Clearly those results are garbage.

This shows how important it is to make sure your inference target imagery is _normalized the same way your training data was_ when you pass it into a neural network. If it's not, the network has no idea what to do with the values it sees in the array!

When you passed imagery from MVOI into the neural net, it was _Z-scored_ - that is, the mean of the pixel intensities was set to zero and each band's standard deviation was set to 1. By contrast, the Khartoum image that you just fed in was 16-bit integers. This explains why the model performed poorly!

Next we'll go through how to Z-score the Khartoum imagery, then re-do the inference with that normalization.

### Calculating dataset mean and standard deviation
First, it's important to ensure that the data from Khartoum is normalized the same way as the data from Atlanta, as differences in intensity will propogate through the entire network, disrupting model performance. The Atlanta data is Z-scored, so we will do the same for Khartoum; to this end, we need to calculate the mean and standard deviation for each channel in the Khartoum dataset.

In [None]:
ims = [f for f in os.listdir(os.path.join(data_path, 'Khartoum_data/RGB_imagery'))]

R_cts = np.zeros(shape=(199,), dtype='uint32')
G_cts = np.zeros(shape=(199,), dtype='uint32')
B_cts = np.zeros(shape=(199,), dtype='uint32')
bins = np.arange(0, 2000, 10)

for idx, im in enumerate(ims):
    curr_im = sol.utils.io.imread(os.path.join(data_path, 'Khartoum_data', 'RGB_imagery', im))
    R_cts += np.array(np.histogram(curr_im[:, :, 0], bins=bins)[0], dtype='uint32')
    G_cts += np.array(np.histogram(curr_im[:, :, 1], bins=bins)[0], dtype='uint32')
    B_cts += np.array(np.histogram(curr_im[:, :, 2], bins=bins)[0], dtype='uint32')
    if idx%100 == 0:
        print("# {} of {} completed".format(idx, len(ims)))
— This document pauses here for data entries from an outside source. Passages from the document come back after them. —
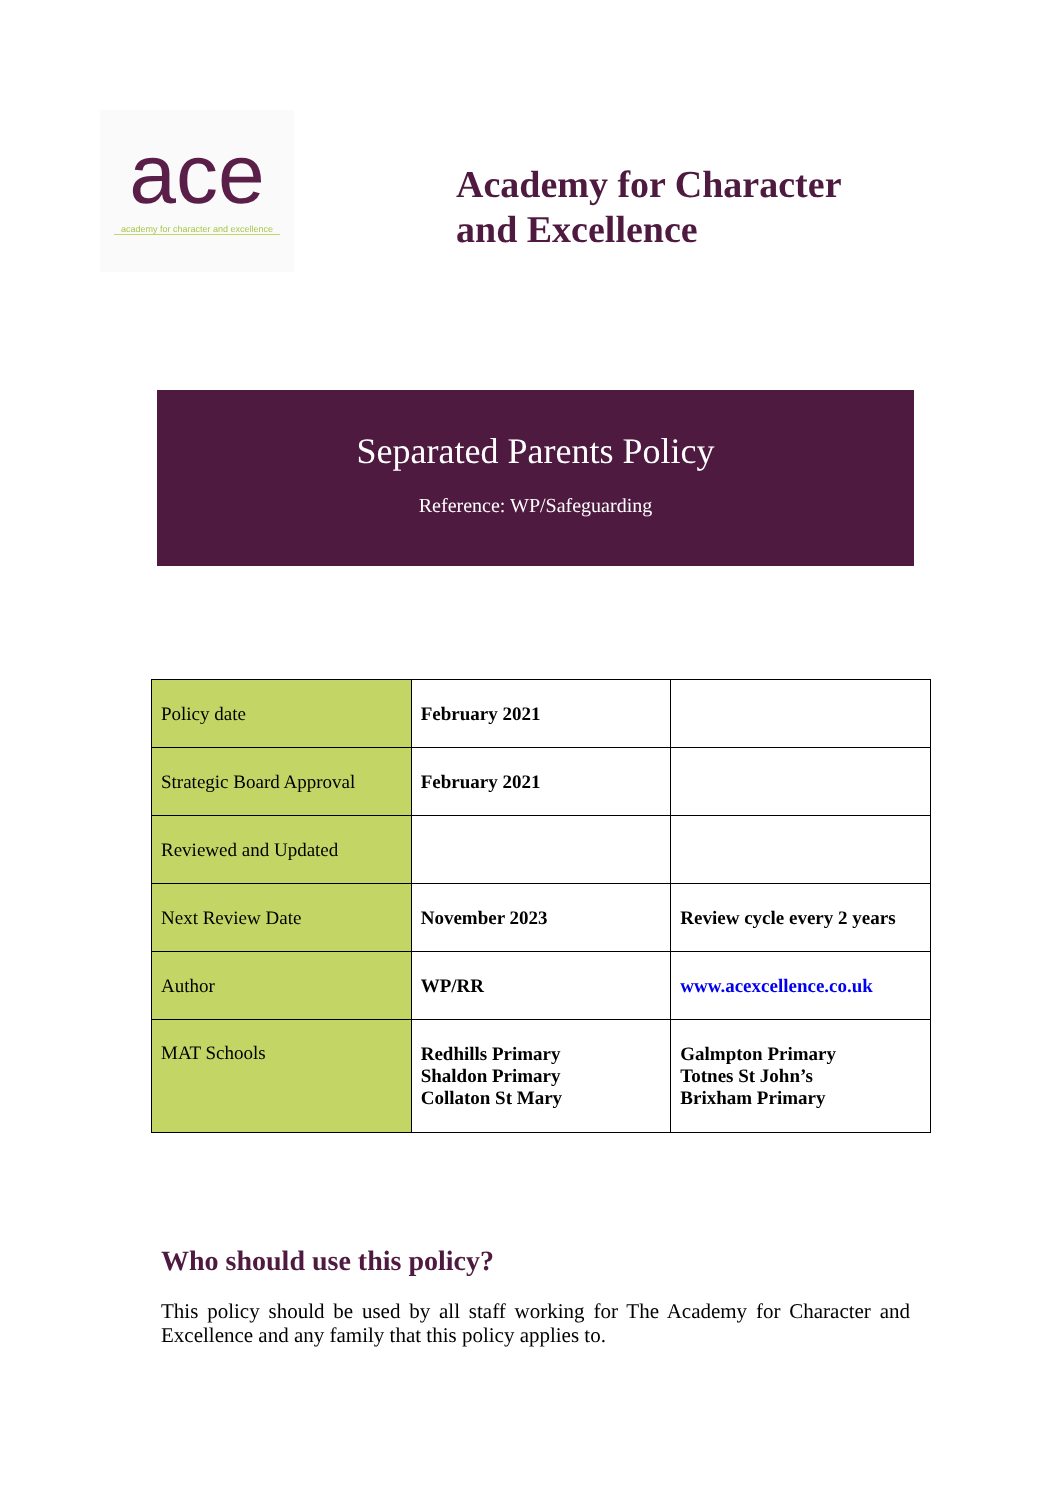ace
academy for character and excellence
Academy for Character
and Excellence
Separated Parents Policy
Reference: WP/Safeguarding
| Policy date | February 2021 | |
| Strategic Board Approval | February 2021 | |
| Reviewed and Updated | | |
| Next Review Date | November 2023 | Review cycle every 2 years |
| Author | WP/RR | www.acexcellence.co.uk |
| MAT Schools | Redhills Primary Shaldon Primary Collaton St Mary | Galmpton Primary Totnes St John’s Brixham Primary |
Who should use this policy?
This policy should be used by all staff working for The Academy for Character and Excellence and any family that this policy applies to.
_The above cell takes a couple of minutes - be patient!_

Let's look at the histogram of values for the channels. We're going to skip the first bin, as this is almost exclusively made up of `0` values. Zeros correspond to no data in these images.

In [None]:
f, ax = plt.subplots()
ax.plot(bins[1:-1] + 5, R_cts[1:], label='Red', color='red')
ax.plot(bins[1:-1] + 5, G_cts[1:], label='Green', color='green')
ax.plot(bins[1:-1] + 5, B_cts[1:], label='Blue', color='blue')
ax.legend(loc='upper right')
ax.set_xlabel('Intensity value', size=16)
ax.set_ylabel('Counts', size=16)
ax.set_title('Counts of pixel intensities for Khartoum data,\nsplit by channel',
             size=16);


In the next cell we'll calculate the mean and standard deviation to normalize these intensities.

In [None]:
def mean_and_std_from_histogram(bins, cts):
    """Calculate the mean and standard deviation from a histogram."""
    bin_centers = bins[1:-1] + ((bins[1]-bins[0])/2.)
    # skip the first bin since it contains the nodata values
    mean = np.sum(cts[1:]*bin_centers)/np.sum(cts[1:])
    std = np.sqrt((1./sum(cts[1:]))*np.sum(cts[1:]*np.square(bin_centers-mean)))
    return mean, std

r_mean, r_std = mean_and_std_from_histogram(bins, R_cts)
print("Red mean: {}".format(r_mean))
print("Red standard deviation: {}".format(r_std))
g_mean, g_std = mean_and_std_from_histogram(bins, G_cts)
print("Green mean: {}".format(g_mean))
print("Green standard deviation: {}".format(g_std))
b_mean, b_std = mean_and_std_from_histogram(bins, B_cts)
print("Blue mean: {}".format(b_mean))
print("Blue standard deviation: {}".format(b_std))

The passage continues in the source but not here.